Losing a loved-one is heartbreaking enough, whether they were a relative, a lover, partner, best friend or pet. Scattering their ashes is too much of a final closure, they may have spent many years with you on this earth and you may feel you never wish to ever forget them.
What better more fitting way could you remember them forever than with a real memorial diamond made from the last remnants of their existence – diamonds are forever they say.
Turning ashes into diamonds was invented by LifeGem diamonds in 1999 and brought to the public in 2002. Since then, creating diamonds from ashes has become an accepted practice worldwide and considered by many to be the most prestigious way of memorializing a loved one to date.
Eva Wu has kept her son's room unchanged ever since he died in January of 2011. Cornald passed away from a rare form of cancer, known as PEComa, at age 17. Divorced and single, Wu recalled his optimism even in his final days.
To keep him close in death as he was in life, Wu had his ashes made into a diamond. "I feel peace. I feel he's near me. And it's 100% him. Nothing else but him," said Wu, who keeps the diamond on a cross necklace. "And I can recall his smiling face, and I can recall his gentle character."
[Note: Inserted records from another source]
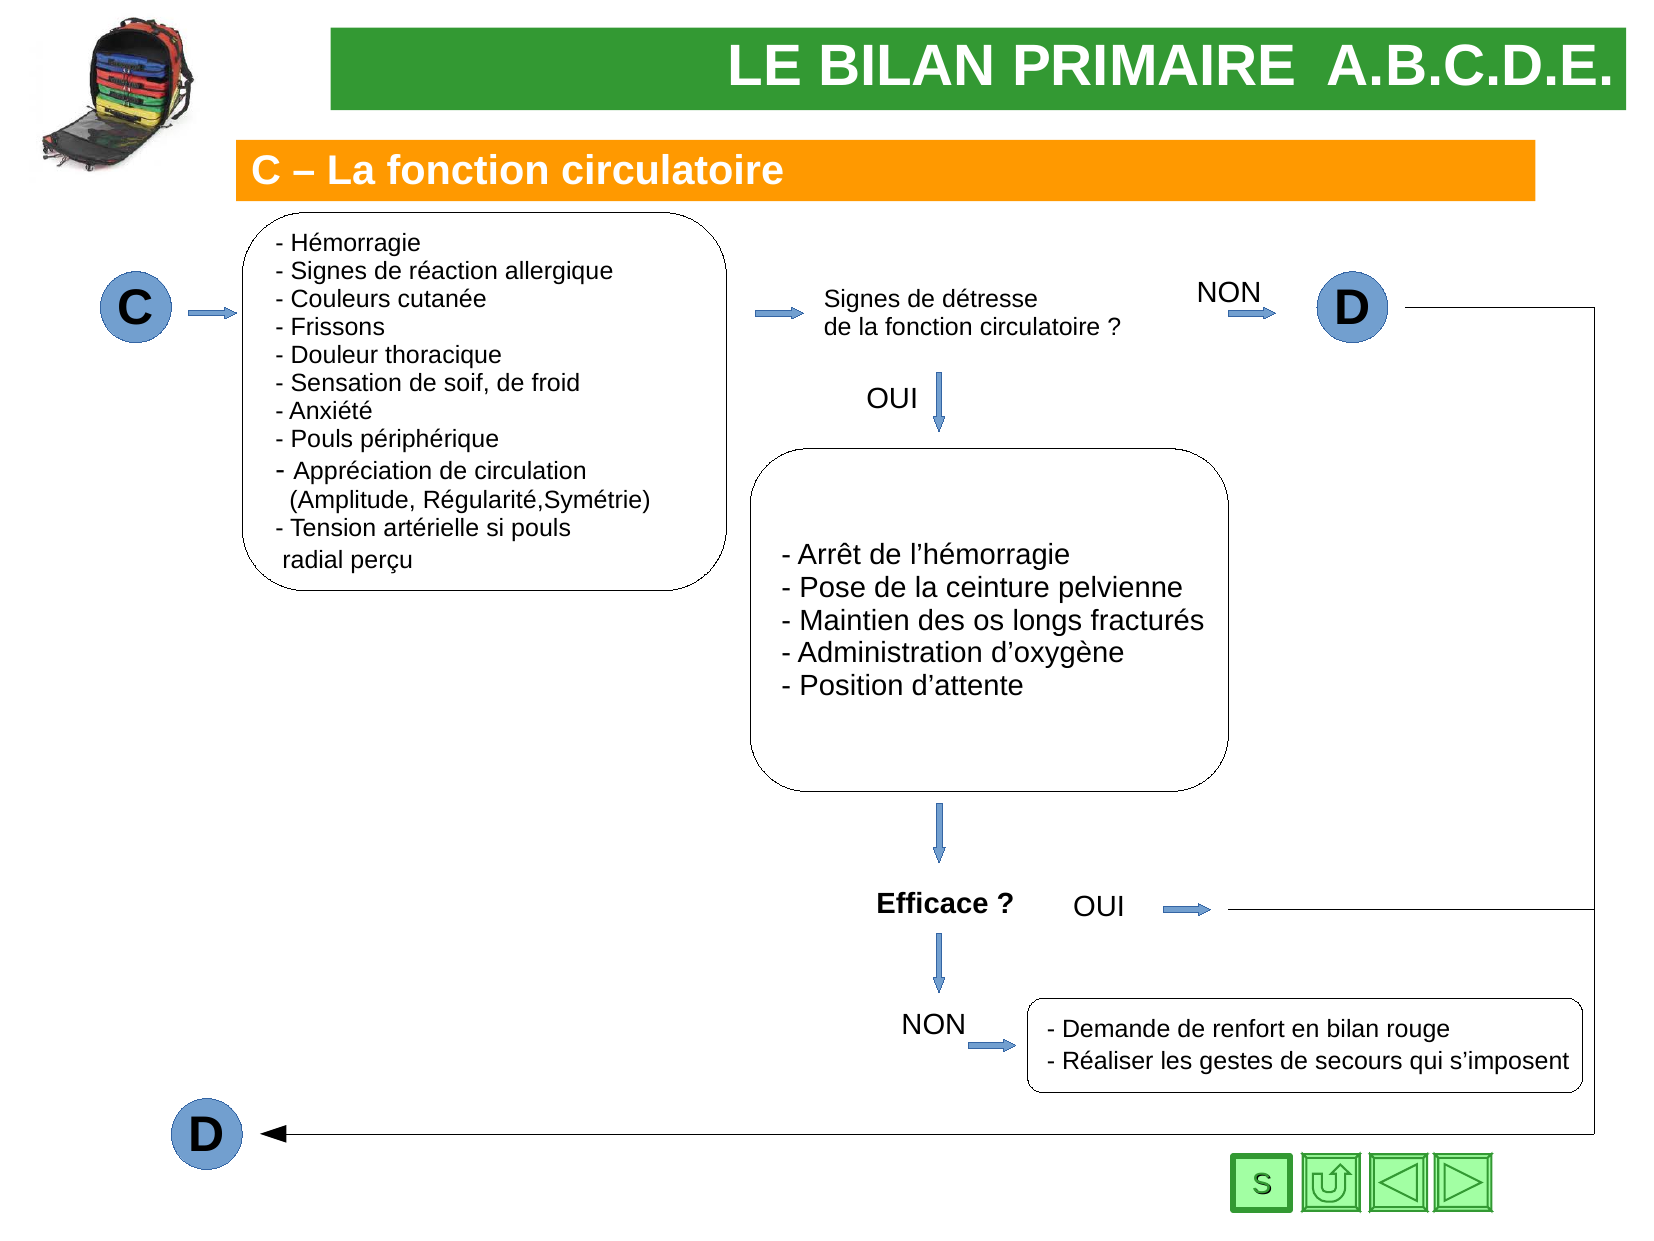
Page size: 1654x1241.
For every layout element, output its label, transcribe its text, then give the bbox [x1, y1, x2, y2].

text_box C – La fonction circulatoire [236, 139, 1536, 202]
text_box [933, 803, 946, 863]
text_box D [171, 1098, 243, 1170]
text_box [755, 307, 804, 319]
text_box OUI [1062, 874, 1146, 934]
text_box LE BILAN PRIMAIRE A.B.C.D.E. [330, 25, 1630, 107]
text_box Efficace ? [879, 868, 1022, 934]
text_box - Demande de renfort en bilan rouge - Réaliser les gestes de secours qui s’imposent [1027, 998, 1583, 1093]
text_box [933, 934, 945, 992]
text_box [1163, 903, 1211, 916]
text_box [968, 1039, 1016, 1052]
text_box [188, 307, 237, 319]
text_box OUI [856, 366, 939, 426]
text_box C [100, 271, 172, 343]
text_box NON [1192, 259, 1276, 319]
text_box - Arrêt de l’hémorragie - Pose de la ceinture pelvienne - Maintien des os longs fracturés - Administration d’oxygène - Position d’attente [750, 448, 1229, 792]
text_box Signes de détresse de la fonction circulatoire ? [809, 248, 1140, 378]
picture [29, 5, 201, 183]
text_box D [1316, 271, 1388, 343]
text_box - Hémorragie - Signes de réaction allergique - Couleurs cutanée - Frissons - Douleur thoracique - Sensation de soif, de froid - Anxiété - Pouls périphérique - Appréciation de circulation (Amplitude, Régularité,Symétrie) - Tension artérielle si pouls radial perçu [242, 212, 727, 591]
text_box NON [897, 992, 981, 1052]
text_box [936, 378, 945, 432]
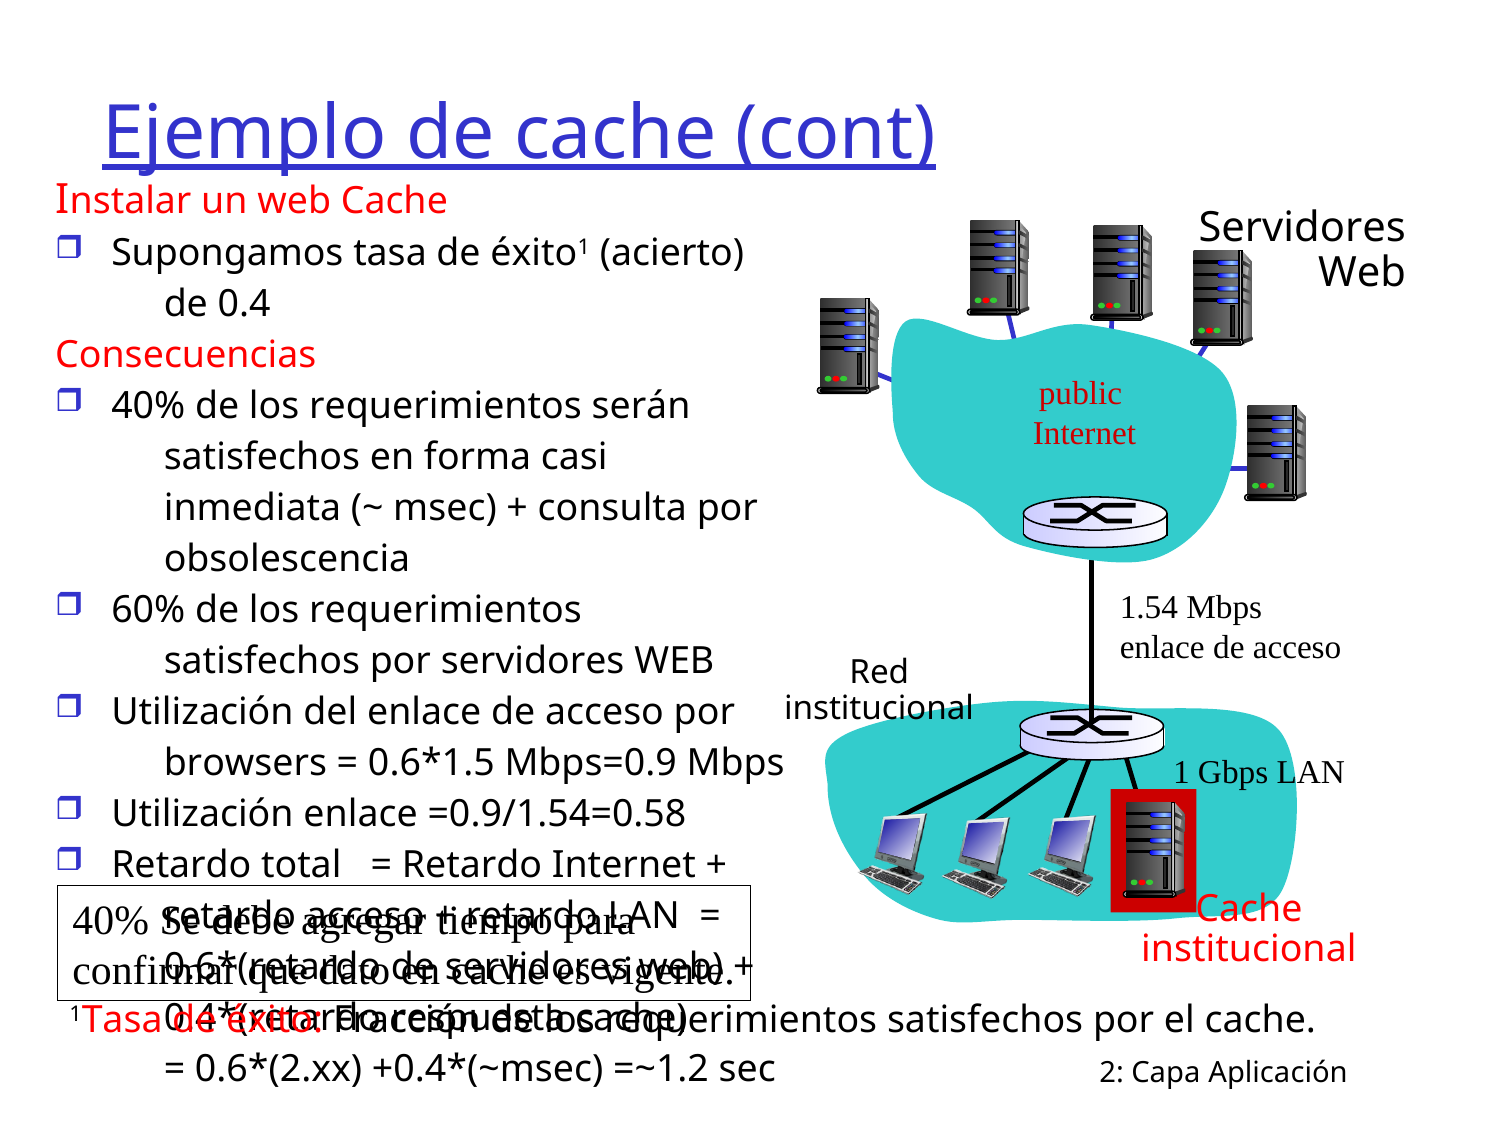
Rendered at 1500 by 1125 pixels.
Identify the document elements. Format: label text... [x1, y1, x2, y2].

list Instalar un web Cache Supongamos tasa de éxito1 (acierto) de 0.4 Consecuencias 40% de los requerimientos serán satisfechos en forma casi inmediata (~ msec) + consulta por obsolescencia 60% de los requerimientos satisfechos por servidores WEB Utilización del enlace de acceso por browsers = 0.6*1.5 Mbps=0.9 Mbps Utilización enlace =0.9/1.54=0.58 Retardo total = Retardo Internet + retardo acceso + retardo LAN = 0.6*(retardo de servidores web) + 0.4*(retardo respuesta cache) = 0.6*(2.xx) +0.4*(~msec) =~1.2 sec [37, 160, 804, 924]
text_box 1Tasa de éxito: Fracción de los requerimientos satisfechos por el cache. [54, 987, 1332, 1049]
text_box public Internet [1009, 363, 1152, 460]
text_box 1.54 Mbps enlace de acceso [1105, 577, 1357, 673]
text_box Cache institucional [1126, 881, 1372, 978]
text_box [825, 700, 1297, 923]
text_box Red institucional [769, 647, 990, 735]
text_box [817, 298, 880, 394]
text_box [1244, 405, 1307, 501]
text_box [962, 821, 1005, 864]
text_box [891, 318, 1237, 563]
text_box [1190, 250, 1253, 346]
text_box Servidores Web [1183, 198, 1421, 304]
text_box 1 Gbps LAN [1158, 742, 1361, 798]
text_box [878, 818, 921, 861]
text_box [967, 220, 1030, 315]
text_box [1048, 820, 1090, 862]
title Ejemplo de cache (cont) [87, 37, 1363, 225]
picture [841, 809, 1098, 905]
text_box [1090, 225, 1153, 321]
text_box 40% Se debe agregar tiempo para confirmar que dato en cache es vigente. [57, 885, 751, 1001]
That peace is thanks to the Hong Kong company Algordanza. Algordanza sends 200 grams of cremated remains to its laboratory in Switzerland. The carbon from those ashes is then filtered out to more than 99% purity and refined into silky, black graphite. A machine then applies volcano-like pressure and temperature: Nine hours later, a synthetic diamond -- which has a bluish rather than clear tint, owing to boron found naturally in the body -- is born.A quarter-carat diamond retails for about $3000. A two-carat diamond, the biggest that Algordanza makes, costs about $37,000.
This price range makes remembrance diamonds competitive with the cost of Hong Kong burials, which range from $2,000 to more than $200,000 depending on the choice of coffin, according to the city's Food and Environmental Hygiene Department.
Father of the head director of Algordanza died a few weeks ago due to complications from liver cancer. His remains will be made into a diamond and split among his four children who live around the world.
Wu admits a remembrance diamond may not be the way everyone may want to commemorate their loved ones. But aside from the love held for the departed, a diamond can last nearly as long, she adds.